Quant à Thomas, il a maintenant une « continuité de pensée, là où tout était tout le temps éparpillé ». Il se sent à un tournant de sa vie, même si prendre des initiatives et faire des choix reste pour lui compliqué.

(1) www.ncbi.nlm.nih.gov/pubmed/19006789

(2) http://bit.ly/22sagns

(3) Congrès de psychiatrie et de neurologie de langue française

ABSTRACT

– 3 à 5 % des adultes sont atteints de TDAH.

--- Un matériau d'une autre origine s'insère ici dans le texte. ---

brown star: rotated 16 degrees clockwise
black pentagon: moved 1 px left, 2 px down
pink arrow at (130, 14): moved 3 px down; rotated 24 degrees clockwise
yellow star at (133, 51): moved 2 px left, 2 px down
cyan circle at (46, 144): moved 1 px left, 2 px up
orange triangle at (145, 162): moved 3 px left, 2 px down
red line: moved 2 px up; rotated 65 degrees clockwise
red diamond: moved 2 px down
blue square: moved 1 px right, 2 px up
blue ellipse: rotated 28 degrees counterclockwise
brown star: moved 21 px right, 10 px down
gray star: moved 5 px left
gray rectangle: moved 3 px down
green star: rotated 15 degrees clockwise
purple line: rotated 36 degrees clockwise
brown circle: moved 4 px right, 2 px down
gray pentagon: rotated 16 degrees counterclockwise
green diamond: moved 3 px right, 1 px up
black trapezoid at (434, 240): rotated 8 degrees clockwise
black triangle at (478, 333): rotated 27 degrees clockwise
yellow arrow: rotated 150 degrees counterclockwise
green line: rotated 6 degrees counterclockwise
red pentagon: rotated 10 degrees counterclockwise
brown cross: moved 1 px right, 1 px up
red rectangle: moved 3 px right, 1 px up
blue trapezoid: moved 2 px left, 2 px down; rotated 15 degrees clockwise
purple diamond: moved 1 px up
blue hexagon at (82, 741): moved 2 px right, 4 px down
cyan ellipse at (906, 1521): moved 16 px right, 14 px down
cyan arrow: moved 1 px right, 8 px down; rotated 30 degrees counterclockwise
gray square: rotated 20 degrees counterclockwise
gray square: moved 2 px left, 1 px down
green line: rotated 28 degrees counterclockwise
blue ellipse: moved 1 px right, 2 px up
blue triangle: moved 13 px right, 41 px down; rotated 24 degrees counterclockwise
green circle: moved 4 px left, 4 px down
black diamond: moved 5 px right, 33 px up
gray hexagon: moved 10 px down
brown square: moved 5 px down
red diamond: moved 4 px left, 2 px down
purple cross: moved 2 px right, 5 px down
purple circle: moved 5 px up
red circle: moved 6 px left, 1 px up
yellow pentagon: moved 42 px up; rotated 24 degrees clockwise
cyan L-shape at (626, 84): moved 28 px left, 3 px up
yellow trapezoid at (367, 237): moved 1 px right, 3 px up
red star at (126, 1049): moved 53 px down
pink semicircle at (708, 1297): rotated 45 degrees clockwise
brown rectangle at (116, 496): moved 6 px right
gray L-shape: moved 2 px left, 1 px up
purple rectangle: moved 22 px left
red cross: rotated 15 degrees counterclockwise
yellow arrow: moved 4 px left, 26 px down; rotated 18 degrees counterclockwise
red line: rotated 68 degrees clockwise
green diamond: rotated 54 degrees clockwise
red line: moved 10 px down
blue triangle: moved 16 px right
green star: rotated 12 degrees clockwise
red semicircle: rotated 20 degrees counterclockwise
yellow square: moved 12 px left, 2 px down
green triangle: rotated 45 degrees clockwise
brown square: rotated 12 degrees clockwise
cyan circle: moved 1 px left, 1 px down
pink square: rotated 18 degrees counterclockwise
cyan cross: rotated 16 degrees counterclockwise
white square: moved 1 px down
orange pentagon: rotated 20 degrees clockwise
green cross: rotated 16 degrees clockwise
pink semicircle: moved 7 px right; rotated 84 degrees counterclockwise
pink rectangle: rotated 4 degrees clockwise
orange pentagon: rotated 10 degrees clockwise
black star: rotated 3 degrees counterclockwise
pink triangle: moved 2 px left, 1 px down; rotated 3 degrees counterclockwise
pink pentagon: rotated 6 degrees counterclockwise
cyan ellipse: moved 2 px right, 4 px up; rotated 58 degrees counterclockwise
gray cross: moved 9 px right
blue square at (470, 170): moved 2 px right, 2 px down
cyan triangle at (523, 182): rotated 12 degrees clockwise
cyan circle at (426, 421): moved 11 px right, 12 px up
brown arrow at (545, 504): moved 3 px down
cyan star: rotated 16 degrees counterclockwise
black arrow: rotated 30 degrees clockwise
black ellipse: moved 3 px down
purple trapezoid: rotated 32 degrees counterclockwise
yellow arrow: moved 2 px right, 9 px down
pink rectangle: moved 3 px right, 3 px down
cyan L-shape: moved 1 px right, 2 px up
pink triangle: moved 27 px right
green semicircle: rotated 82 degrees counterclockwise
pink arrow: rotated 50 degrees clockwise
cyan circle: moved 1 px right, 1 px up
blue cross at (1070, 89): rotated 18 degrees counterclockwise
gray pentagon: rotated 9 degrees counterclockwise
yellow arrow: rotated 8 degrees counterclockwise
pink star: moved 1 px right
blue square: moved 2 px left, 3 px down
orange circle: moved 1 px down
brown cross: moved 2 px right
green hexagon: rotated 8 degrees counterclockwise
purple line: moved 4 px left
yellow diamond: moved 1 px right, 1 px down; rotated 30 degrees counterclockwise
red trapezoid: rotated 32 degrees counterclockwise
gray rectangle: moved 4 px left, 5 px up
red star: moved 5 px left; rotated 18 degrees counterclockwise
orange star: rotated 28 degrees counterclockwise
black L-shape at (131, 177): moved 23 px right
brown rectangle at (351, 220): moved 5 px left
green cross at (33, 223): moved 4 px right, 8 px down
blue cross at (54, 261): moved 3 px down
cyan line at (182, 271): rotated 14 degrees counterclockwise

– Le méthylphénidate n’a pas d’AMM en France chez l’adulte.

– Un rapport collectif sera présenté en juin prochain lors du Congrès de psychiatrie et de neurologie de langue française pour sensibiliser les psychiatres au fait que le TDAH – chez l’adulte notamment – est un facteur de résistance au traitement d’autres affections psychiatriques.

40 % D’UTILISATION HORS AMM POUR LE MÉTHYLPHÉNIDATE

Une étude d’utilisation du méthylphénidate en France entre 2005 et 2011 a été réalisée par le centre régional de pharmacovigilance de Reims (Marne) à partir de l’échantillon généraliste des bénéficiaires (EGB) de l’Assurance maladie. Elle montre une utilisation croissante de la molécule hors AMM dans cet intervalle. Le pourcentage de patients dont l’âge est hors AMM (inférieur à 6 ans ou supérieur à 18 ans) était de 34,5 % chez les patients dont les prescriptions ont été étudiées en 2011. L’EGB ne comprenant pas les données de remboursement des étudiants, population utilisant cette molécule pour augmenter ses capacités intellectuelles en période d’examen, on peut supposer que ce chiffre est légèrement sous-évalué.

Contrairement à l’Allemagne, aucun laboratoire n’a soumis en France d’études cliniques visant à ce que la molécule soit utilisée chez les adultes.